C'est alors un enchaînement qui tournait immanquablement à la bacchanale. Les uns ouvrent le garde-manger, les autres se proposent de descendre à la cave tout en vidant un premier verre. Le menu se dessinant au gré des découvertes et des dates limites qui convainquent chacun de rendre service. L’incertitude sur le menu, poussait le caviste à remonter les bras chargés d'un vaste choix pour couvrir toutes les éventualités et s'éviter un nouveau voyage

Un autre, s'empressait alors d'ouvrir toutes les bouteilles sorties de leur cachette, afin, prétendait-il qu'elles soient à bonne température. Il ne lui venait pas à l'esprit, qu'elles étaient trop nombreuses même pour des gourmands de leur trempe. Le gaspillage n'avait du reste guère d'importance puisque c'est Amphitryon qui rince.

La préparation se faisait en joyeuse collégialité, l'occasion ad-hoc pour goûter un peu de tout ce qui a été ouvert. Il se trouvait que le contenu de certaines bouteilles déplaisait tandis que d'autres connaissaient un tel succès qu'elles se retrouvaient vidées avant le début du repas. Une nouvelle descente dans la caverne d'Ali Baba s'imposait alors pour le préposé auto-proclamé.

La suite, ne mérite pas d'être décrite. Il se trouve des règles qui supposent la modération et la parcimonie. Ne froissons pas les consciences par un récit qui tournerait à la farce. Le résultat du reste n'est guère glorieux tandis qu'Amphitryon en perd ses mots et sa vigilance.
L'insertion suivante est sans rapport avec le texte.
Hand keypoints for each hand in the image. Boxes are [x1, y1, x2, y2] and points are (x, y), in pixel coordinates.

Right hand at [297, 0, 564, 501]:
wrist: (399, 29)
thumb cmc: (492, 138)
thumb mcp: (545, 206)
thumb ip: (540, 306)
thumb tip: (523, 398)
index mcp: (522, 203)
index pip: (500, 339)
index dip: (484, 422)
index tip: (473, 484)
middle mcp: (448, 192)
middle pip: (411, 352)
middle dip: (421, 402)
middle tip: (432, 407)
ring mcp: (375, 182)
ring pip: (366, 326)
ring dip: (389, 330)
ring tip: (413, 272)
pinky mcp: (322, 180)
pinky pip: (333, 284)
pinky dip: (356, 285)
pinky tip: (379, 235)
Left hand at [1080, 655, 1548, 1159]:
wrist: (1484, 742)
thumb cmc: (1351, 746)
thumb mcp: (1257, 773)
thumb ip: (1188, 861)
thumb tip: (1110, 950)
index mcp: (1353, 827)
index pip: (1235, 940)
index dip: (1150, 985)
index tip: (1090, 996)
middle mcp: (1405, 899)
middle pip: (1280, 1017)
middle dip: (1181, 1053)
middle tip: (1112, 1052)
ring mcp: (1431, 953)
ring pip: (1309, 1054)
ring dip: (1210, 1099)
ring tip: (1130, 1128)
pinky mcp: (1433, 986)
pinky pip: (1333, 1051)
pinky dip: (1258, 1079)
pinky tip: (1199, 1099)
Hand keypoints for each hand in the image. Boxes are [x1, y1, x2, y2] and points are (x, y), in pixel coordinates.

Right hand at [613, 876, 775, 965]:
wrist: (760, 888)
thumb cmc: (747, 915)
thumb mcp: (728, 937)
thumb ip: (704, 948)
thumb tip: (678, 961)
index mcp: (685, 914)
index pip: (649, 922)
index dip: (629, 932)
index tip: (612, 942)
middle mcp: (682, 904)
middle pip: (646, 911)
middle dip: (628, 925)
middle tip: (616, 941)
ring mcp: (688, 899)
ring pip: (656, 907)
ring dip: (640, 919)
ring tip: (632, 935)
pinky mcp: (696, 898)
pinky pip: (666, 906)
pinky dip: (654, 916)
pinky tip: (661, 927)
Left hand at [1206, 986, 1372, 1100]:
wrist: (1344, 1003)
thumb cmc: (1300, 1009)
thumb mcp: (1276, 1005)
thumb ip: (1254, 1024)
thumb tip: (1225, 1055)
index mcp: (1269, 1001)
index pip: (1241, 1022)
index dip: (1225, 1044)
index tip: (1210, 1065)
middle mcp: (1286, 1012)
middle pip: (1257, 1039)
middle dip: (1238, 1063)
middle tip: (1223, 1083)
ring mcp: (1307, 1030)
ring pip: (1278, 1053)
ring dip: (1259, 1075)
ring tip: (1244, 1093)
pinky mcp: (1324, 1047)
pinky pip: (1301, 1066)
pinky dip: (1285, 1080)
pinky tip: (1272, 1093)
C'est le moment choisi pour ses amis repus et totalement « dessoiffés » pour se retirer tant qu'ils le peuvent encore. Saint Christophe veillera sur eux à leur retour, car, il faut le déplorer, certains prennent le volant.

Un plus roublard que les autres, celui qui assurait les voyages à la cave, pour rendre service, rebouche les bouteilles non vidées et se propose de les finir chez lui. Ceci explique sans doute la lourdeur de sa main. La troupe se disperse tandis qu'Amphitryon ne découvrira que plus tard, que sa cave a encore pris une grosse claque, c'est sans doute d'avoir beaucoup de vrais amis.